TEXT PASSAGE START
Case ID: wv-ct-cl_5/html/0153-01.html
Source: Caselaw Access Project
Author: {"author": "A. D. KENAMOND, Judge.", "license": "Public Domain", "url": "https://static.case.law/"}
Date Created: 2024-08-24T03:29:51.129683

(No. 695
    HENRY B. BENNETT, Claimant, v. STATE ROAD COMMISSION, Respondent.
    
      Opinion filed July 28, 1950
    
    J. Malcolm Orth, for claimant.
    W. Bryan Spillers, Assistant Attorney General, for respondent.
   A. D. KENAMOND, Judge.

Claimant Henry B. Bennett owns a tract of land in Millroy District in Grant county, through which the state road commission, on December 5, 1936, obtained from claimant a parcel of land for the purpose of constructing a highway, now known as state route 28. Claimant alleged that in the construction of said highway in 1937 the state road commission installed a culvert inadequate to accomodate the natural flow of waters at all seasons of the year, and by reason of its inadequacy his lands were inundated on June 17, 1949, causing great damages to claimant’s property, his log dwelling house and one chicken house being flooded or covered with water; a second chicken house, fuel wood and lumber being washed away; two thousand chickens and two thousand pounds of feed being destroyed; a building for carrying on a photographic business, together with photographic equipment, being damaged and destroyed; and a large garden with growing vegetables being totally destroyed.
TEXT PASSAGE END
== ACTIVITY LIST ==
(1) Write out part of the opinion again, beginning at the words "Case ID: wv-ct-cl_5/html/0153-01.html" and stopping after "Orth, for claimant.". Switch "J. Malcolm Orth" to "Bennett's attorney".
(2) According to the opinion, are these statements true? For each, answer yes or no and quote the words that settle it.
(a) The state road commission obtained the parcel of land on December 5, 1936.
(b) The claimant's lands were flooded in 1937.
(c) Three thousand chickens were destroyed.
(3) In the opinion, what is the highway now known as that was built through the claimant's land?
INFORMATION SUPPLIED START
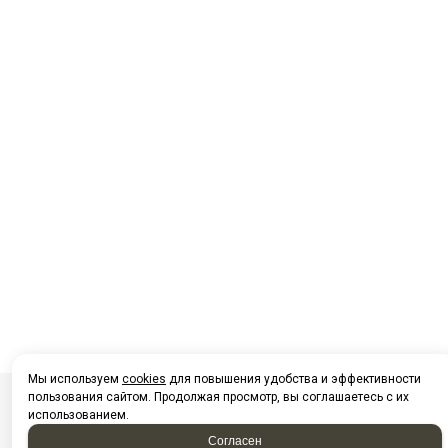
Мы используем
cookies
для повышения удобства и эффективности
пользования сайтом. Продолжая просмотр, вы соглашаетесь с их
использованием.
Посмотреть на карте Нижневартовска
Согласен
Фотографии компании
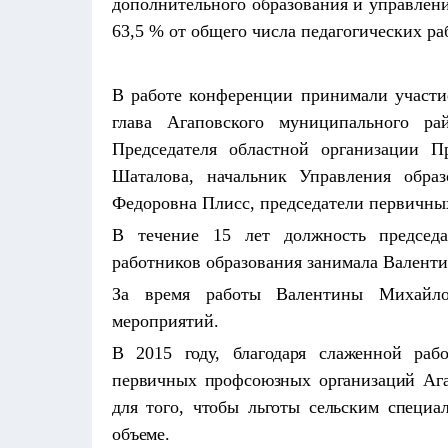
дополнительного образования и управление
63,5 % от общего числа педагогических ра
В работе конференции принимали участи
глава Агаповского муниципального ра
Председателя областной организации 
Шаталова, начальник Управления обра
Федоровна Плисс, председатели первичны
В течение 15 лет должность председа
работников образования занимала Валент
За время работы Валентины Михайл
мероприятий.
В 2015 году, благодаря слаженной раб
первичных профсоюзных организаций Ага
для того, чтобы льготы сельским специ
объеме.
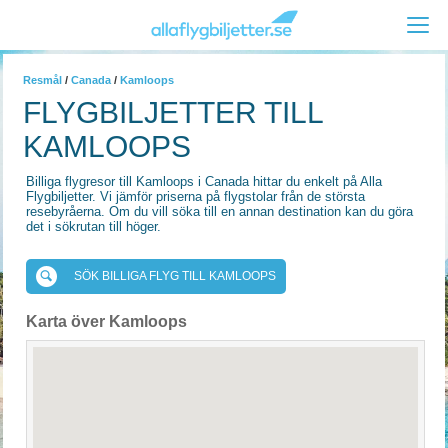
Resmål
/
Canada
/
Kamloops
FLYGBILJETTER TILL
KAMLOOPS
Billiga flygresor till Kamloops i Canada hittar du enkelt på Alla
Flygbiljetter. Vi jämför priserna på flygstolar från de största
resebyråerna. Om du vill söka till en annan destination kan du göra
det i sökrutan till höger.
SÖK BILLIGA FLYG TILL KAMLOOPS
Karta över Kamloops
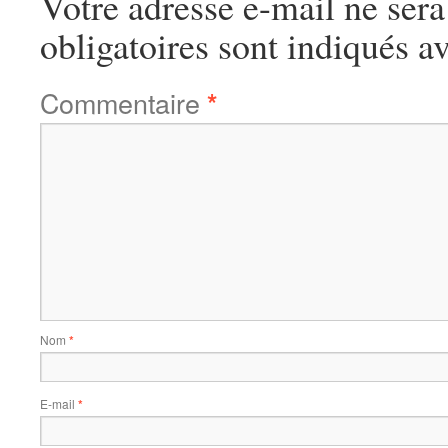
Votre adresse e-mail ne sera
obligatoires sont indiqués a
Commentaire
*
Nom
*
E-mail
*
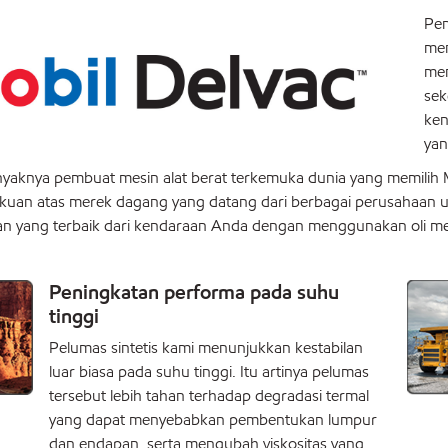
Pen
me
mem
sek
ken
yan
aknya pembuat mesin alat berat terkemuka dunia yang memilih Mobi
kuan atas merek dagang yang datang dari berbagai perusahaan u
 yang terbaik dari kendaraan Anda dengan menggunakan oli mes
Peningkatan performa pada suhu
tinggi
Pelumas sintetis kami menunjukkan kestabilan
luar biasa pada suhu tinggi. Itu artinya pelumas
tersebut lebih tahan terhadap degradasi termal
yang dapat menyebabkan pembentukan lumpur
dan endapan, serta mengubah viskositas yang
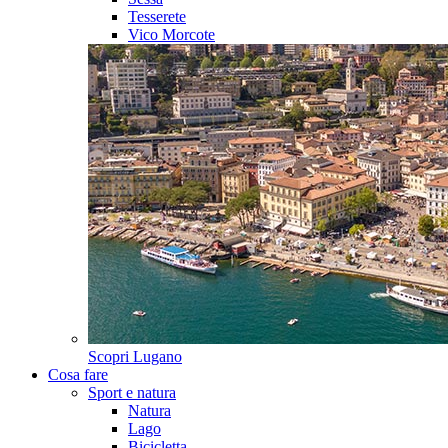
Tesserete
Vico Morcote
Scopri
Lugano
Cosa fare
Sport e natura
Natura
Lago
Bicicletta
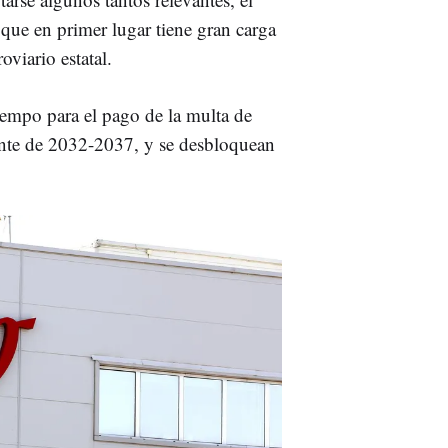
 que en primer lugar tiene gran carga
oviario estatal.
iempo para el pago de la multa de
onte de 2032-2037, y se desbloquean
INFORMATION SUPPLIED END
== TASK SOLUTIONS ==
(1)
Case ID: wv-ct-cl_5/html/0153-01.html
Source: Caselaw Access Project
Author: {"author": "A. D. KENAMOND, Judge.", "license": "Public Domain", "url": "https://static.case.law/"}
Date Created: 2024-08-24T03:29:51.129683

(No. 695
    HENRY B. BENNETT, Claimant, v. STATE ROAD COMMISSION, Respondent.
    
      Opinion filed July 28, 1950
    
    Bennett's attorney, for claimant.

(2)
(a) Yes: "on December 5, 1936, obtained from claimant a parcel of land"
(b) No: "his lands were inundated on June 17, 1949"
(c) No: "two thousand chickens and two thousand pounds of feed being destroyed"

(3) State route 28